Forced reply — if forced_reply is set, skips ASR + LLM, goes straight to TTS.
ASR — transcribes audio (or uses transcript_hint if skip_asr is true).
Passphrase gate — if auth_passphrase is configured and session is not yet authenticated, the transcript is fuzzy-matched against the passphrase (case-insensitive, punctuation-stripped, substring match). On match, session is marked authenticated.
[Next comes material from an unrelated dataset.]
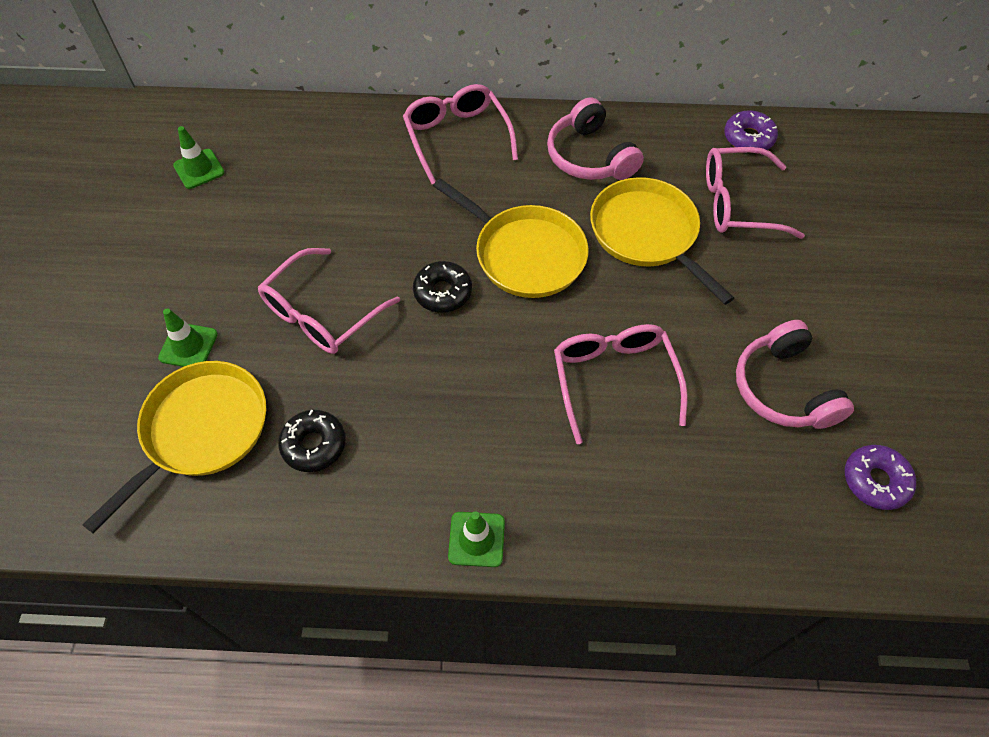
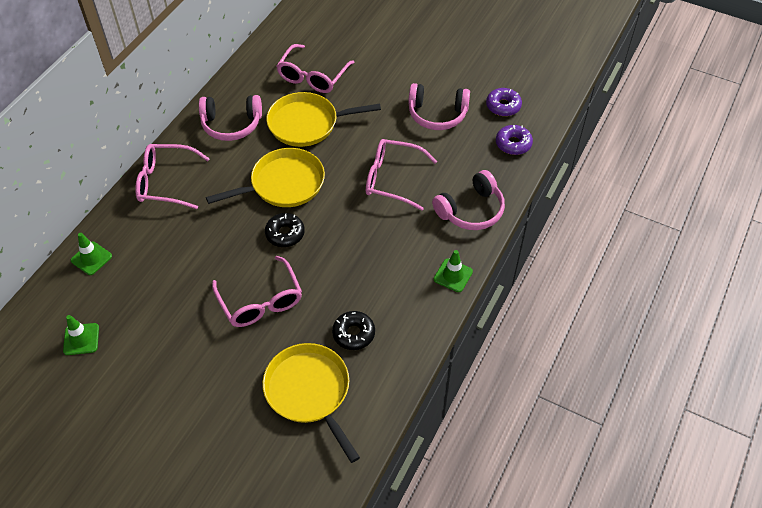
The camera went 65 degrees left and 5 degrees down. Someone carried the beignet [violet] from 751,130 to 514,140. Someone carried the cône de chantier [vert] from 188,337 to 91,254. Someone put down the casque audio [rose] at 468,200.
On failure, attempt count is incremented; after auth_max_attempts failures, returns rejection message with "hangup": true.
LLM — generates response.
TTS — synthesizes reply audio.

Response:

{
  "ok": true,
  "session_id": "abc123",
  "transcript": "what caller said",
  "reply": "assistant response",
  "audio_base64": "<base64 WAV>",
  "hangup": false,
  "rejected": false,
  "metrics": {
    "asr_ms": 450.2,
    "llm_ms": 355.8,
    "tts_ms": 630.4,
    "total_ms": 1436.4,
    "llm_model": "local/mlx-community/Qwen2.5-1.5B-Instruct-4bit"
  }
}

Special response fields:

rejected: true — caller was blocked by allowlist/blocklist/unknown policy. App should play audio and hang up.
hangup: true — gateway requests call termination (e.g., max auth attempts exceeded). App should play audio and hang up.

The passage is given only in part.